La acción de la jactancia aparece regulada en la ley 46 de la parte tercera del libro Las siete partidas de Alfonso X, conocido como el Sabio. Los diccionarios recogen dos acepciones de “jactancia”: 1. Cualidad del que presume o se alaba a sí mismo; y 2. Acción presuntuosa y arrogante.

Cuando la jactancia la ejerce un poderoso, es una especie de pavoneo del poder. En términos de pre­cisión, un alarde excesivo, una sobreactuación derivada de lo que también se denomina la “embriaguez del poder”.
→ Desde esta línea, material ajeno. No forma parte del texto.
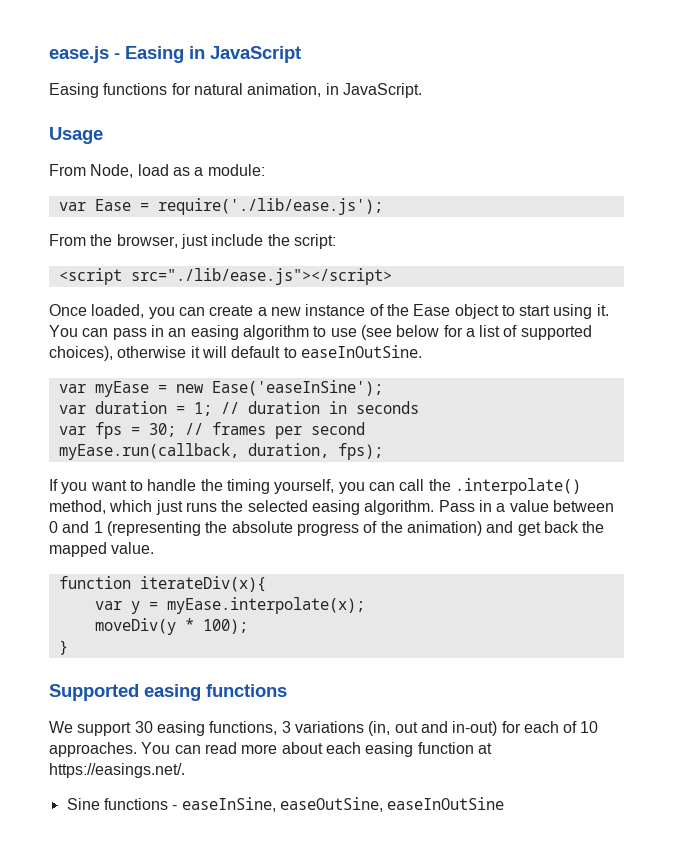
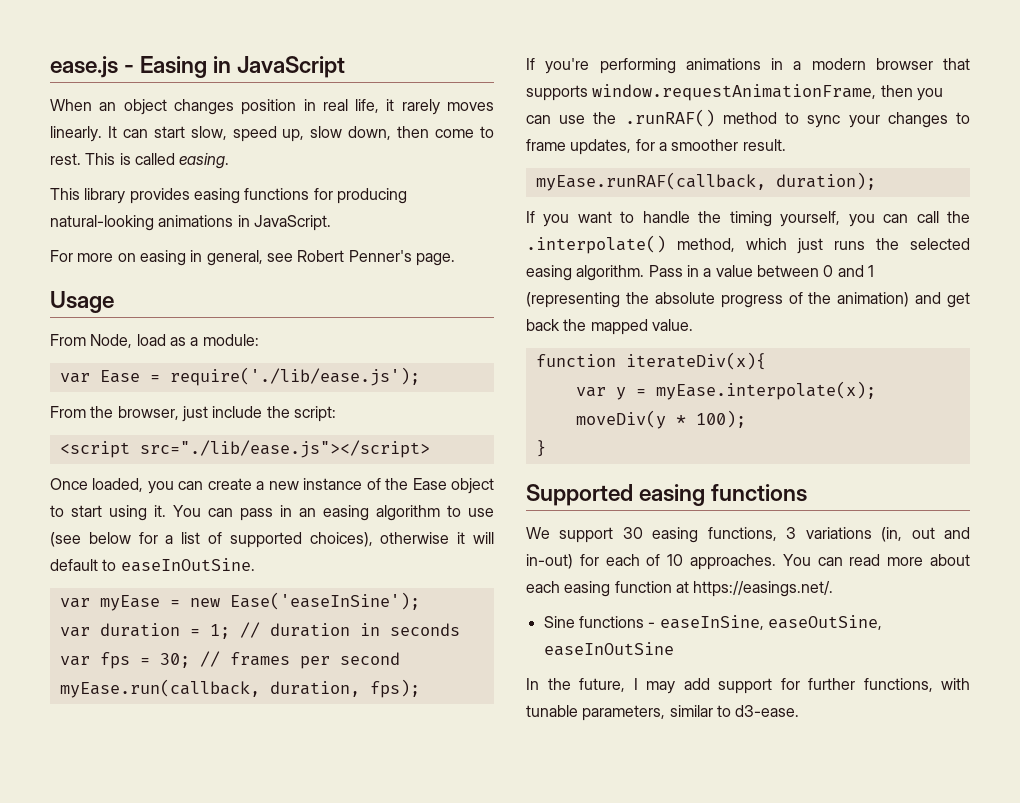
[49,83,422,98] Easing functions for natural animation, in JavaScript. -> [50,99,495,115] [50,126,495,142] [50,153,230,169] [50,188,407,204] [50,215,331,231] [50,250,455,266] When an object changes position in real life, it rarely moves linearly. It can start slow, speed up, slow down, then come to rest. This is called easing. // This library provides easing functions for producing natural-looking animations in JavaScript. // For more on easing in general, see Robert Penner's page.
(383, 451) none -> [526,58,970,74] [526,84,943,101] [526,109,970,128] [526,139,786,155] [535,172,876,191] // If you're performing animations in a modern browser that supports window.requestAnimationFrame, then you can use the .runRAF() method to sync your changes to frame updates, for a smoother result. // myEase.runRAF(callback, duration);
(505, 803) none -> [526,678,970,694] [526,705,800,721] // In the future, I may add support for further functions, with tunable parameters, similar to d3-ease.

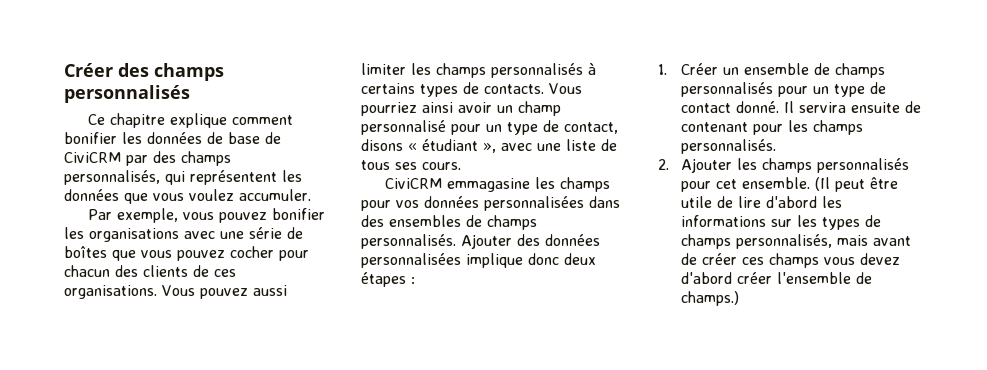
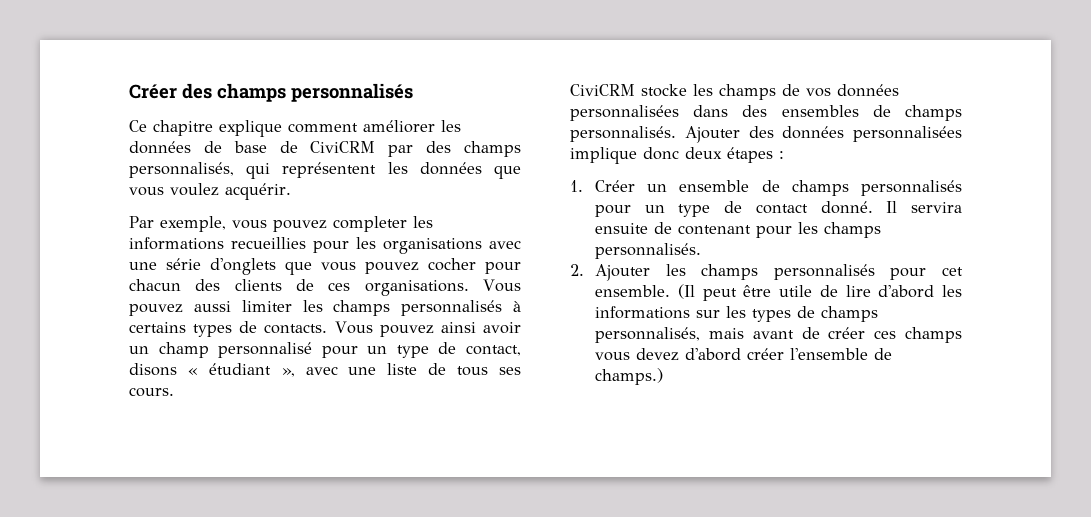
[64,132,117,144] bonifier -> [363,120,435,133] améliorer
[239,189,311,201] accumuler. -> [225,183,291,200] acquérir.
[271,208,325,220] bonifier -> [333,216,433,232] [129,237,349,253] completer les informations recueillies pour
[287,227,303,239] [64,246,107,258] de boîtes -> [210,258,276,275] d'onglets
[361,102,417,116] pourriez -> [379,325,434,337] pouvez
[446,177,610,192] [361,200,391,211] emmagasine les champs pour -> [641,84,800,100] stocke les champs de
Esos excesos en la historia suelen tener un efecto contraproducente para quien utiliza el poder con jactancia. Uno de los episodios más determinantes en el movimiento pacifista que encabezó Gandhi en India fue la llamada “marcha de la sal”. Gandhi estuvo, al principio, poco apoyado en su protesta consistente en manifestarse con un puñado de sal en la mano. Pero al poco tiempo fueron multitudes, miles y miles de personas, que se manifestaban con la única enseña de un puñado de sal. No ofrecían resistencia cuando se les detenía. Pero las autoridades estaban instaladas en la jactancia y atravesaron la delgada línea del absurdo. Cuando alguien decidió reflexionar, se encontraron con un problema judicial irresoluble: tenían 100.000 personas detenidas por llevar un puñado de sal.

Por favor, dejen en paz el amarillo.